Wo mich das Set Design komplett rausgehauen hat: die beiden grenzwertigen Neon-Schriftzüge, die wie wall tattoos mit Rechtschreibfehlern* so richtig zum Fremdschämen waren... da darf mir gern jemand erklären, was das über die Figur Vicky aussagen soll (bei der Party-Beischlaf-Location habe ich eh nicht mitbekommen, wessen Bett das eigentlich sein soll).

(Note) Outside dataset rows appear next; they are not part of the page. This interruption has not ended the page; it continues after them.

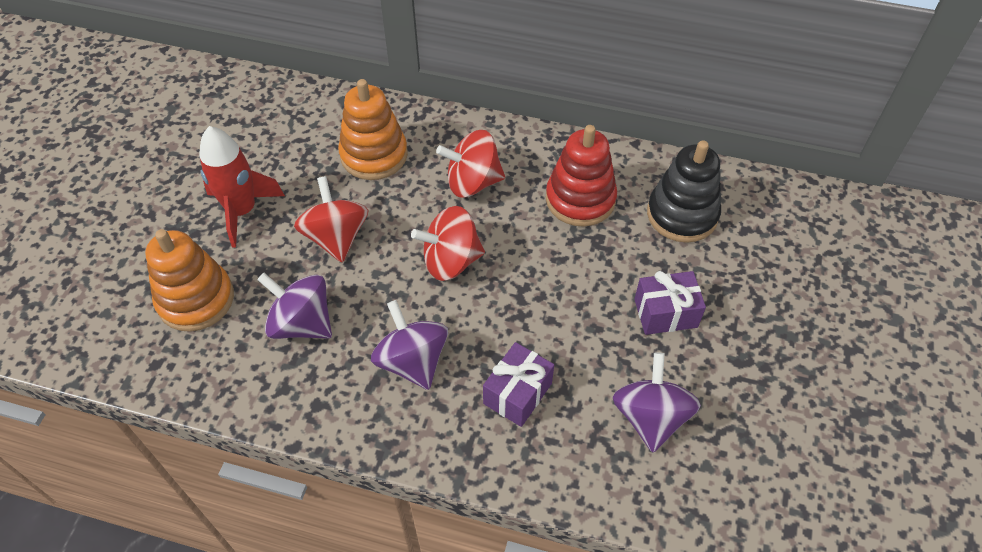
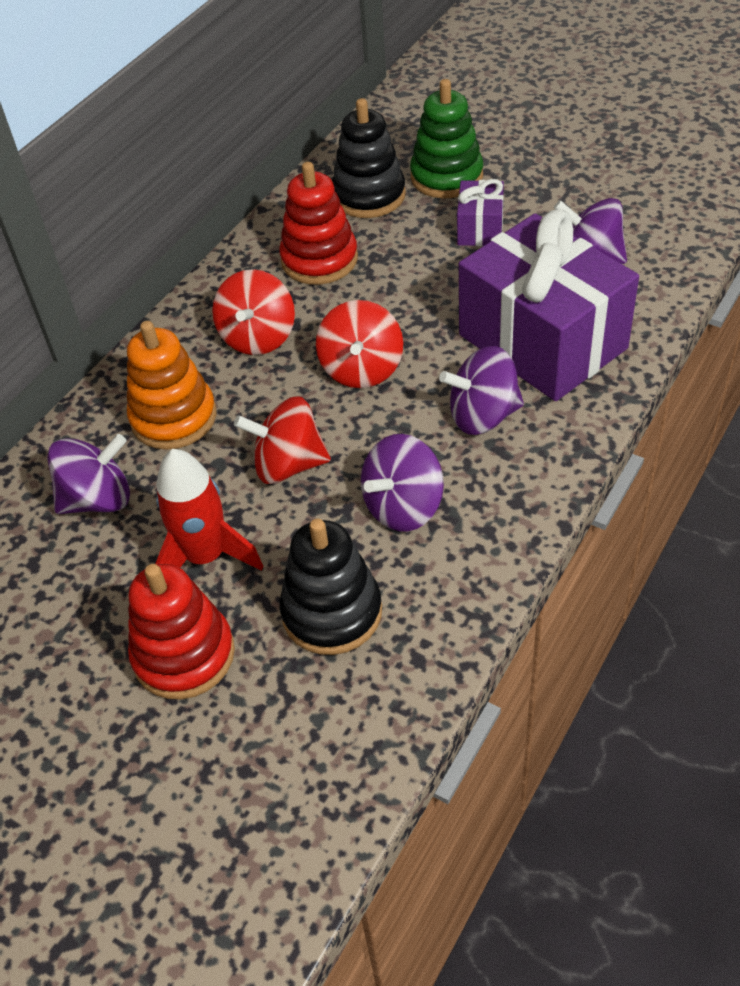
camera: 70 degrees left, 5 degrees down
(157, 223) = (184, 655): none -> red stacking toy
(196, 299) = (332, 612): orange stacking toy -> black stacking toy
(289, 136) = (98, 499): none -> purple spinning top
(517, 393) = (542, 342): purple gift -> purple gift, size x2.24
(735, 270) = (446, 177): none -> green stacking toy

*Um Missverständnisse zu vermeiden: Die Rechtschreibfehler hatte ich nur erwähnt, um beim Vergleich den Grad der Cringität zu verdeutlichen. Auffällige Neon-Rechtschreibfehler gab es nicht, nur die Sprüche waren schon sehr daneben, und es fällt mir schwer, nachzuvollziehen, wer da einige Scheine hat springen lassen, um mit solch einer Leuchtbotschaft sein Umfeld zu "verzieren". Verglichen damit hatten selbst die Motto-Shirts von "Schädel" fast noch (fragwürdigen) Charme. Nur Gelb-Schwarz als Farbkombi ertrage ich allerhöchstens bei Klebstoff und nützlichen Insekten... Schudder!